I don’t know that I’ll ever get completely used to riding “tempos” (shared autorickshaws) with 10 people when they’re meant for 5 tops, dodging cows and a variety of other livestock while riding my scooter, riding my scooter in general (I had my first minor accident a few days ago), and to the variety of other eccentricities that India offers to its inhabitants. However, three and a half months into the Fellowship, India is slowly supplanting the US as my everyday reality.
Street food has become my cuisine of choice – pav bhaaji, egg burji, and chili paneer are just some of the regular items on my plates. My coworker Akshay from Seva Mandir must be ruing the day he first convinced me to forget the health concerns and eat street food, because now on every business trip I force him to eat some with me. Besides, it has a professional connection – as merchants of food products (tofu and soy milk), Akshay and I have to keep up on the latest street cuisine trends. Right? And beyond the gustatory delights, for someone coming from the US getting full on fresh food for the equivalent of 50 cents just never gets old. I can tell this is something I will miss in the U.S. upon my return.

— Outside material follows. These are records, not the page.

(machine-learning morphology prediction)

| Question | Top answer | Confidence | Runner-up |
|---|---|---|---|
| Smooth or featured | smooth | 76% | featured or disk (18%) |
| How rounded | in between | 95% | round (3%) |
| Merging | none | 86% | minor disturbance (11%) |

Another integral part of settling into a new home is enjoying what’s around you. A trip to the famous annual Pushkar Camel Festival proved to be my first opportunity to travel within Rajasthan. The above picture is the view from our hotel’s balcony of Pushkar Lake. Pushkar and its central lake have a central part in Hindu theology. It is said that Lord Brahma performed penance here for many lifetimes to have a glimpse of the supreme Lord Vishnu, and that Lord Vishnu himself reincarnated himself here (at Varaha Ghat).

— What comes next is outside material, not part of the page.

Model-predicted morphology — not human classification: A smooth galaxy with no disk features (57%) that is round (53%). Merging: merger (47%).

Moving to the central event, I explored the fields of camels where supposedly each year thousands of camels trade hands. The above picture is just one small part of one small field – you can imagine how the rest of the area must have looked. So…many… camels. Everywhere. However, once you’ve seen your 100th camel, there’s not much else interesting happening aside from music and food stalls. Sadly, I missed the camel beauty and moustache contests which are all the hype of the festival. Maybe another time.
I have more travels to look forward to as well. For Christmas and New Years, I’ll be visiting Mumbai and Goa with a couple of friends from the U.S., two famous locales in India that I’ve never previously been to. Just two weeks after that, it’s back to Maharashtra to reunite with the other Fellows at a resort in Lonavala for our midpoint conference. Seeing familiar faces in both trips will be a welcome change of pace. Both from a personal and professional standpoint I expect the next few weeks to be reinvigorating, a necessary recharge for the tail end of the fellowship.

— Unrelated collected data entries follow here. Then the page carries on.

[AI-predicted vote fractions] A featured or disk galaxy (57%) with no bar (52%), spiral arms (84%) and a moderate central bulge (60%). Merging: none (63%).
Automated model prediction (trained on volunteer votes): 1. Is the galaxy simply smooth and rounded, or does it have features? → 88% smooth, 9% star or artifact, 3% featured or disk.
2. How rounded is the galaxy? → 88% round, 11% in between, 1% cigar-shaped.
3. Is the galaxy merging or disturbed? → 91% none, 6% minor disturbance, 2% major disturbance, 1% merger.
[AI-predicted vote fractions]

Finally, things on the professional front are looking up as well – we secured our first major client for our soy microenterprise. Trident Hotel, a 5-star hotel, purchased 12 kgs of tofu for a VIP wedding they were hosting. Better yet, the feedback was positive and the chef told me they’d be happy to do business with us again. On the opposite end of the spectrum, we have a regular customer in a street food vendor who sells chili tofu. It probably didn’t hurt that Akshay and I were his best customers before we tried to sell him our product.